Gare de Nemours – St-Pierre. Après 1h de train, nous voici de retour en Seine-et-Marne. Au programme : une randonnée jusqu’à Souppes-sur-Loing en passant par la Forêt Domaniale de Nanteau.

L’intégralité de ce parcours suit le tracé du GR 13 (blanc-rouge).

Départ : Nemours-Saint-Pierre, Ligne R
Arrivée : Souppes-Château-Landon, Ligne R
Durée estimée : 6H
Distance estimée : 25 km
Balisage : blanc-rouge

NEMOURS

Surnommée la Venise du Gâtinais, Nemours est située à 75 km au sud-est de Paris, à la limite des départements du Loiret et de l’Yonne. Entourée par les eaux du Loing et la forêt, elle a perdu une grande partie de son caractère provincial. Alors pour échapper aux kébabs et à la circulation, il faut se rendre derrière l’imposante Église Saint-Jean-Baptiste (XIIe siècle). Ici, le temps semble suspendu.

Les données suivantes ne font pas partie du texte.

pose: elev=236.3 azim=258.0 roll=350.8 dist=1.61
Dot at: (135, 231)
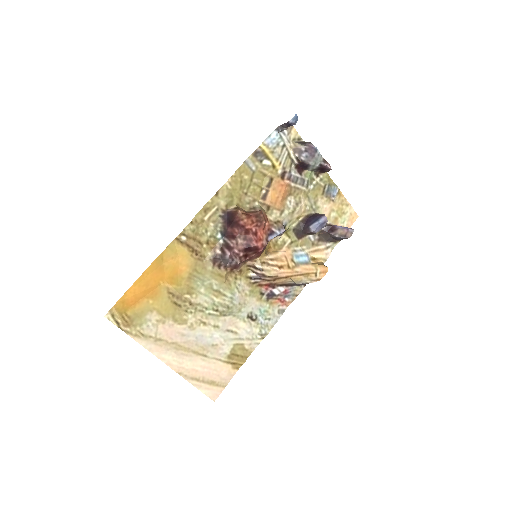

Près de jardins aménagés, les tourelles du Château Musée de Nemours (XIIe siècle) se dressent fièrement à l’ombre des grands arbres. Il s’agit de l’un des seuls châteaux forts de ville en Ile-de-France. En face, sur l’autre berge, on peut apercevoir un ancien lavoir en bois. Un autre, beaucoup plus modeste nous attend derrière le château au bout d’une ruelle pavée.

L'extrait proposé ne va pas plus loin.